Hamparan perbukitan pohon pates, rumah-rumah tak layak dihuni, berdendangkan mada kecemasan.
Musim kemarau kembali menyiksa anak-anak negeri perbukitan kering
Wajah-wajah polos berhiaskan kirmizi dibalik canda-tawa mereka
Roda kehidupan terus mengalir di kota Metropolitan, sementara mereka berjalan, selama ribuan kilo meter untuk mencari sumber kehidupan
Anak-anak berlarian melintasi cakrawala Timur
Padang sabana pun ikut berlarian bersama mereka
 Di negeri sabana itulah mereka temu-lepas kemerdekaan sesaat
Sepercikan kebahagiaan terpancar dari sinar bola mata mereka
Setiap musim kemarau, anak-anak bertanya, bapak dan mama, apa yang terjadi dengan negeri kita?

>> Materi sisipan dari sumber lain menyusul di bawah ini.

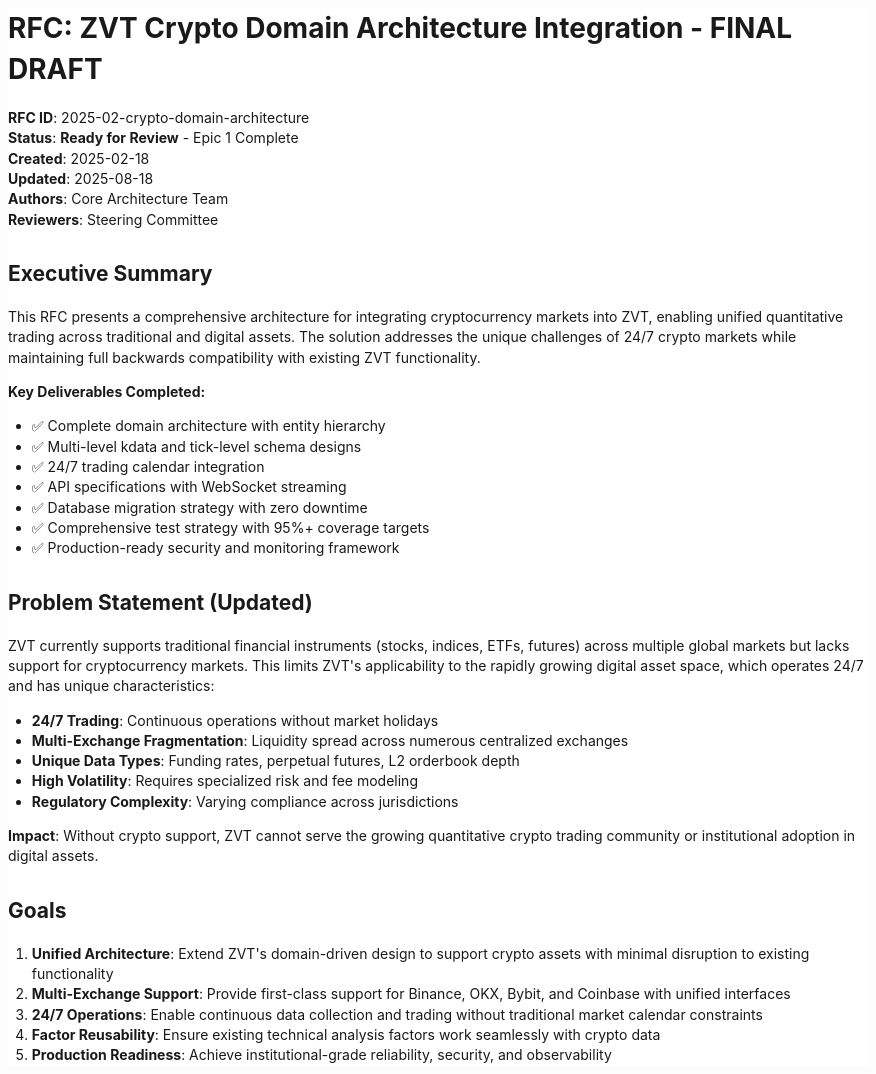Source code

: # RFC: ZVT Crypto Domain Architecture Integration - **FINAL DRAFT**

**RFC ID**: 2025-02-crypto-domain-architecture  
**Status**: **Ready for Review** - Epic 1 Complete  
**Created**: 2025-02-18  
**Updated**: 2025-08-18  
**Authors**: Core Architecture Team  
**Reviewers**: Steering Committee

## Executive Summary

This RFC presents a comprehensive architecture for integrating cryptocurrency markets into ZVT, enabling unified quantitative trading across traditional and digital assets. The solution addresses the unique challenges of 24/7 crypto markets while maintaining full backwards compatibility with existing ZVT functionality.

**Key Deliverables Completed:**
- ✅ Complete domain architecture with entity hierarchy
- ✅ Multi-level kdata and tick-level schema designs
- ✅ 24/7 trading calendar integration
- ✅ API specifications with WebSocket streaming
- ✅ Database migration strategy with zero downtime
- ✅ Comprehensive test strategy with 95%+ coverage targets
- ✅ Production-ready security and monitoring framework

## Problem Statement (Updated)

ZVT currently supports traditional financial instruments (stocks, indices, ETFs, futures) across multiple global markets but lacks support for cryptocurrency markets. This limits ZVT's applicability to the rapidly growing digital asset space, which operates 24/7 and has unique characteristics:

- **24/7 Trading**: Continuous operations without market holidays
- **Multi-Exchange Fragmentation**: Liquidity spread across numerous centralized exchanges
- **Unique Data Types**: Funding rates, perpetual futures, L2 orderbook depth
- **High Volatility**: Requires specialized risk and fee modeling
- **Regulatory Complexity**: Varying compliance across jurisdictions

**Impact**: Without crypto support, ZVT cannot serve the growing quantitative crypto trading community or institutional adoption in digital assets.

## Goals

1. **Unified Architecture**: Extend ZVT's domain-driven design to support crypto assets with minimal disruption to existing functionality
2. **Multi-Exchange Support**: Provide first-class support for Binance, OKX, Bybit, and Coinbase with unified interfaces
3. **24/7 Operations**: Enable continuous data collection and trading without traditional market calendar constraints
4. **Factor Reusability**: Ensure existing technical analysis factors work seamlessly with crypto data
5. **Production Readiness**: Achieve institutional-grade reliability, security, and observability
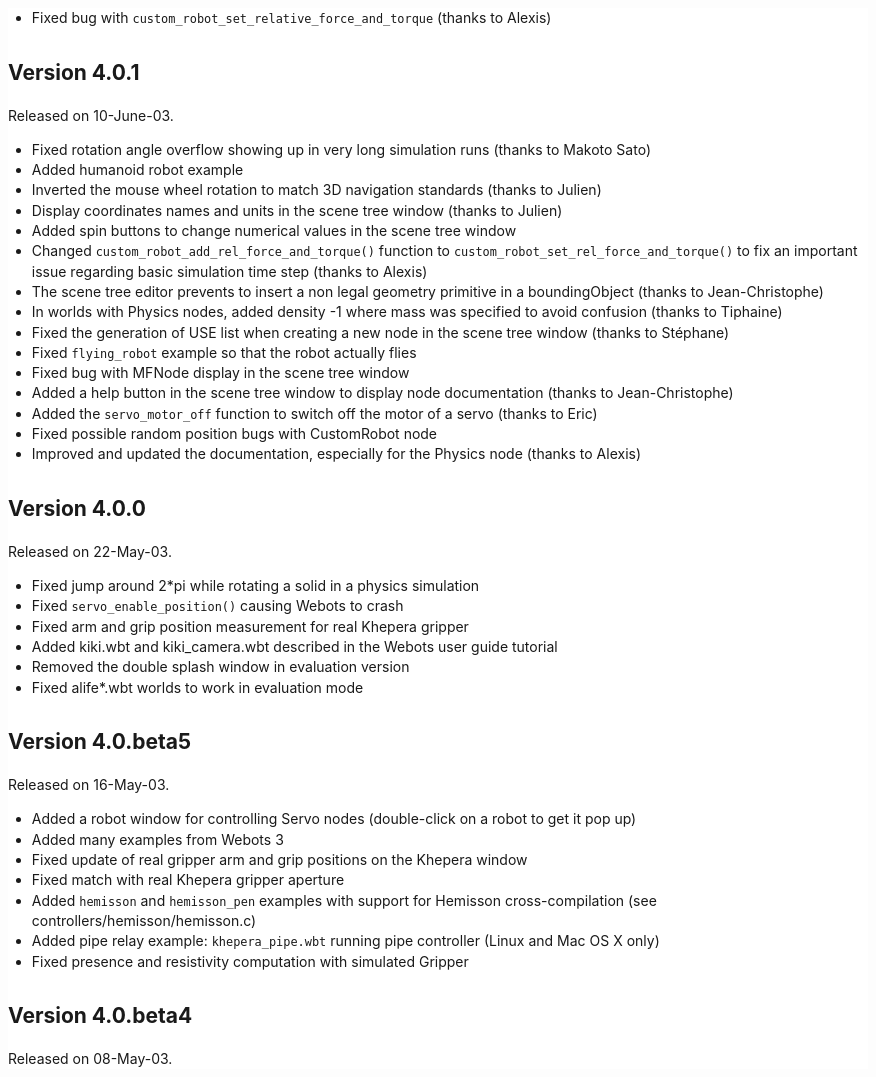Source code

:   - Fixed bug with `custom_robot_set_relative_force_and_torque` (thanks to Alexis)

## Version 4.0.1
Released on 10-June-03.

  - Fixed rotation angle overflow showing up in very long simulation runs (thanks to Makoto Sato)
  - Added humanoid robot example
  - Inverted the mouse wheel rotation to match 3D navigation standards (thanks to Julien)
  - Display coordinates names and units in the scene tree window (thanks to Julien)
  - Added spin buttons to change numerical values in the scene tree window
  - Changed `custom_robot_add_rel_force_and_torque()` function to `custom_robot_set_rel_force_and_torque()` to fix an important issue regarding basic simulation time step (thanks to Alexis)
  - The scene tree editor prevents to insert a non legal geometry primitive in a boundingObject (thanks to Jean-Christophe)
  - In worlds with Physics nodes, added density -1 where mass was specified to avoid confusion (thanks to Tiphaine)
  - Fixed the generation of USE list when creating a new node in the scene tree window (thanks to Stéphane)
  - Fixed `flying_robot` example so that the robot actually flies
  - Fixed bug with MFNode display in the scene tree window
  - Added a help button in the scene tree window to display node documentation (thanks to Jean-Christophe)
  - Added the `servo_motor_off` function to switch off the motor of a servo (thanks to Eric)
  - Fixed possible random position bugs with CustomRobot node
  - Improved and updated the documentation, especially for the Physics node (thanks to Alexis)

## Version 4.0.0
Released on 22-May-03.

  - Fixed jump around 2*pi while rotating a solid in a physics simulation
  - Fixed `servo_enable_position()` causing Webots to crash
  - Fixed arm and grip position measurement for real Khepera gripper
  - Added kiki.wbt and kiki_camera.wbt described in the Webots user guide tutorial
  - Removed the double splash window in evaluation version
  - Fixed alife*.wbt worlds to work in evaluation mode

## Version 4.0.beta5
Released on 16-May-03.

  - Added a robot window for controlling Servo nodes (double-click on a robot to get it pop up)
  - Added many examples from Webots 3
  - Fixed update of real gripper arm and grip positions on the Khepera window
  - Fixed match with real Khepera gripper aperture
  - Added `hemisson` and `hemisson_pen` examples with support for Hemisson cross-compilation (see controllers/hemisson/hemisson.c)
  - Added pipe relay example: `khepera_pipe.wbt` running pipe controller (Linux and Mac OS X only)
  - Fixed presence and resistivity computation with simulated Gripper

## Version 4.0.beta4
Released on 08-May-03.
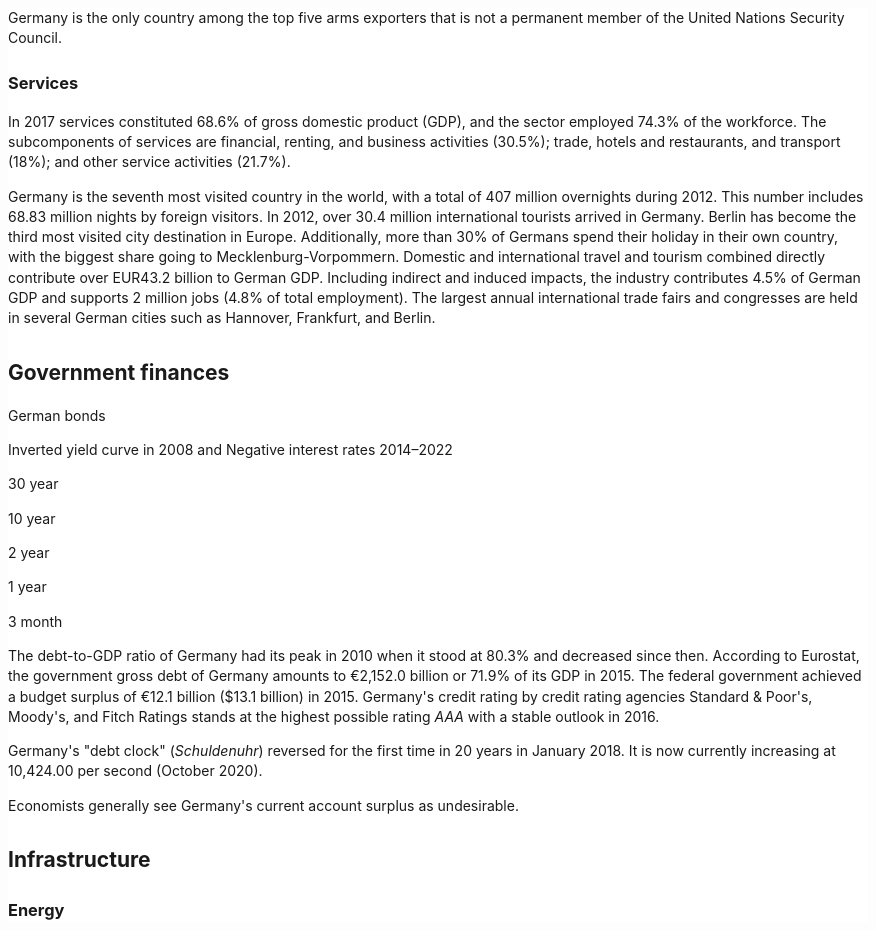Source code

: Germany is the only country among the top five arms exporters that is not a
permanent member of the United Nations Security Council.

### Services

In 2017 services constituted 68.6% of gross domestic product (GDP), and the
sector employed 74.3% of the workforce. The subcomponents of services are
financial, renting, and business activities (30.5%); trade, hotels and
restaurants, and transport (18%); and other service activities (21.7%).

Germany is the seventh most visited country in the world, with a total of 407
million overnights during 2012. This number includes 68.83 million nights by
foreign visitors. In 2012, over 30.4 million international tourists arrived in
Germany. Berlin has become the third most visited city destination in Europe.
Additionally, more than 30% of Germans spend their holiday in their own
country, with the biggest share going to Mecklenburg-Vorpommern. Domestic and
international travel and tourism combined directly contribute over EUR43.2
billion to German GDP. Including indirect and induced impacts, the industry
contributes 4.5% of German GDP and supports 2 million jobs (4.8% of total
employment). The largest annual international trade fairs and congresses are
held in several German cities such as Hannover, Frankfurt, and Berlin.

## Government finances

German bonds

Inverted yield curve in 2008 and Negative interest rates 2014–2022

30 year

10 year

2 year

1 year

3 month

The debt-to-GDP ratio of Germany had its peak in 2010 when it stood at 80.3%
and decreased since then. According to Eurostat, the government gross debt of
Germany amounts to €2,152.0 billion or 71.9% of its GDP in 2015. The federal
government achieved a budget surplus of €12.1 billion ($13.1 billion) in 2015.
Germany's credit rating by credit rating agencies Standard & Poor's, Moody's,
and Fitch Ratings stands at the highest possible rating _AAA_ with a stable
outlook in 2016.

Germany's "debt clock" (_Schuldenuhr_) reversed for the first time in 20 years
in January 2018. It is now currently increasing at 10,424.00 per second
(October 2020).

Economists generally see Germany's current account surplus as undesirable.

## Infrastructure

### Energy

Bukankah negeri kita kaya akan sumber daya alam? Tapi, kenapa kita selalu kekeringan air bersih?
Nak, pergilah ke Pak Lurah! Beliau yang tahu penyebab dari kekeringan ini.
Sang anak pun memilih untuk diam.
Musim kemarau pun kembali tahun berikutnya, anak-anak sudah tahu jawaban dari bapak dan mamanya.
Mereka terus bertanya, tapi tiada seorang pun yang memberanikan diri ke Pak Lurah.